Of all the candidates to join the Jewish Home primary race, Ayelet Shaked has perhaps been the most controversial. Shaked identifies as secular, while the Jewish Home party (formerly the National Religious Party) is religious-Zionist.

In an interview with Arutz Sheva, Shaked rejected criticism of her candidacy and said that as a secular MK she would be uniquely able to boost the religious-Zionist political world. She said she plans to serve as a bridge between the religious-Zionist community and secular and traditional Israeli society.

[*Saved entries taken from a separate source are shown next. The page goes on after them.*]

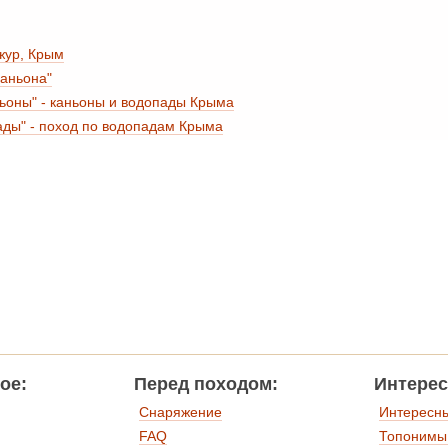
жур, Крым
Каньона"
ьоны" - каньоны и водопады Крыма
ды" - поход по водопадам Крыма
ое:
Перед походом:
Интерес
Снаряжение
Интересн
FAQ
Топонимы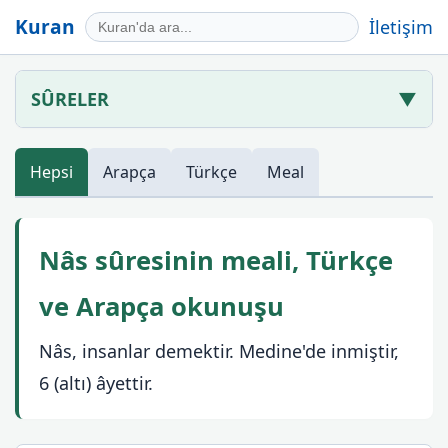
Kuran
İletişim
SÛRELER
▼
Hepsi
Arapça
Türkçe
Meal
Nâs sûresinin meali, Türkçe
ve Arapça okunuşu
Nâs, insanlar demektir. Medine'de inmiştir,
6 (altı) âyettir.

One matter Shaked said she would promote, as a secular woman, is the inclusion of religious-Zionist rabbis in the Rabbinate. That, of course, is the goal of all the religious Zionist Mk's as well. “We must put the [state] religious services back in the hands of religious Zionists,” she declared. “Shas’ takeover of these services hurts the secular and traditional Israelis who seek to get closer to religion.”

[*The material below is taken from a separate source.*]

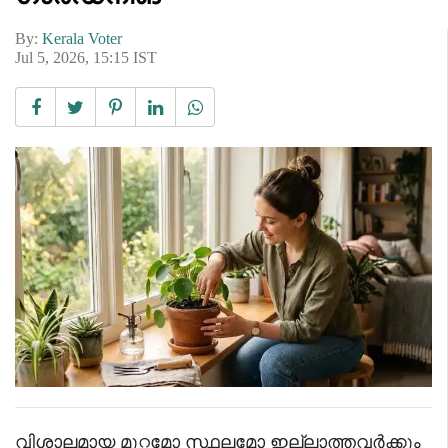
By:
Kerala Voter
Jul 5, 2026, 15:15 IST
വിശാലമായ മുറ്റമോ സ്ഥലമോ ഇല്ലാത്തവർക്കും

On all major religious issues, she said, she agrees with Rabbi Avichai Ronsky, also a Jewish Home candidate. “Before I decided to run in the Jewish Home primaries I sat down with Rabbi Ronsky and we discussed all kinds of matters: the Sabbath, marriage, conversion, etc. There were no differences of opinion.”

“When it comes to matters of state and religion, I plan to stick to the religious Zionist stance and to advise with Rabbi Ronsky as a spiritual guide,” she added.

Shaked’s opponents have said that a religious Zionist woman in the Knesset fills a special role, over and above political issues. Since there has not been a woman from a religious Zionist party in the Knesset for several years, they believe religious-Zionist women deserve a religious woman MK to lead them in the many issues that a Torah-true and Torah-knowlegeable woman can best advance - the Jewish family or the issue of agunot, for example. The revolution in orthodox women's Torah learning makes that kind of candidate a possibility.

There are competing religious Zionist women, one of whom served in the Knesset and another who was on the Bayit Hayehudi list in the last election. Shaked said the argument is understandable, “but", she feels, "the discussion is led by my opponents for political reasons.”

She called on the party to look outward in the spirit of the approaching holiday of Sukkot. “Now we are leaving our homes for the sukkah, everyone leaves his four physical walls and goes out to a temporary sukkah like the rest of Israel,” she said. “I hope that this year we have the wisdom to leave our constraints and bring the Jewish Home to new sectors of the Jewish people.”

Shaked, 36, is married to a combat pilot and has two children. She lives in the upscale Bavli neighborhood of Tel Aviv. She served as then-Opposition head Binyamin Netanyahu’s office manager, and during her years there met fellow Jewish Home candidate Naftali Bennet, with whom she established the Zionist movement Yisrael Sheli in 2010.